1 2 3 4 5 6 7 8 9 A B C D E F whatcomesnextquickyouknowitalreadytoolateI'mjustgonnatellyou 10

Look at that. I've just, in an incredibly long and convoluted manner, taught you hexadecimal. Or, in english, sixatennish. Maybe 'base 16' is better. And we've seen base 5 and base 9 counting systems.

So. Let's take this all the way in the other direction. Let's say we're a little bit slow, and we only ever learned two numerals: '0' and '1'. But somehow we're still smart enough to count to numbers greater than one. What does that look like?


Recognize that? That there is binary, sonny. I remember back in ought six, well, we didn't have the numeral six back then, so it was ought one one ought...
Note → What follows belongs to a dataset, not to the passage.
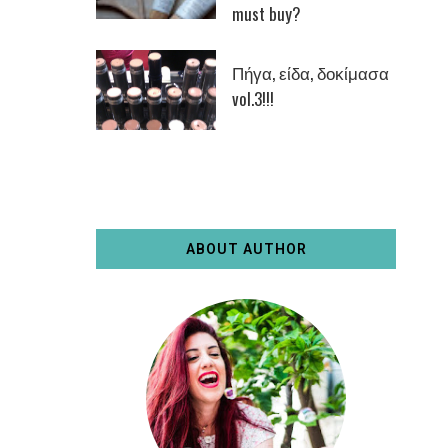
must buy?
Πήγα, είδα, δοκίμασα
vol.3!!!
ABOUT AUTHOR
Tune in next time when we link binary to hexawhatsitall, then look at what that means for integers on computers.

1 response
(this is Zach from Rob's lab)

This explanation is much better than the high school one where they just define binary numbers as 2^(n) + 2^(n-1) + ... + 2^1 + 2^0.

Have you shown this to anyone who doesn't know anything about the topic? I really like it, but I also knew where you were heading from the beginning. I really liked the foreign key post (which I was less familiar with, aside from knowing what a foreign key was) as well, but Rob said that he had a little trouble following it.

My guess is that it stems from your use of so many analogies. I always think like this, so I love this kind of explanation, but I could see someone becoming totally lost if they can't make the connection early on.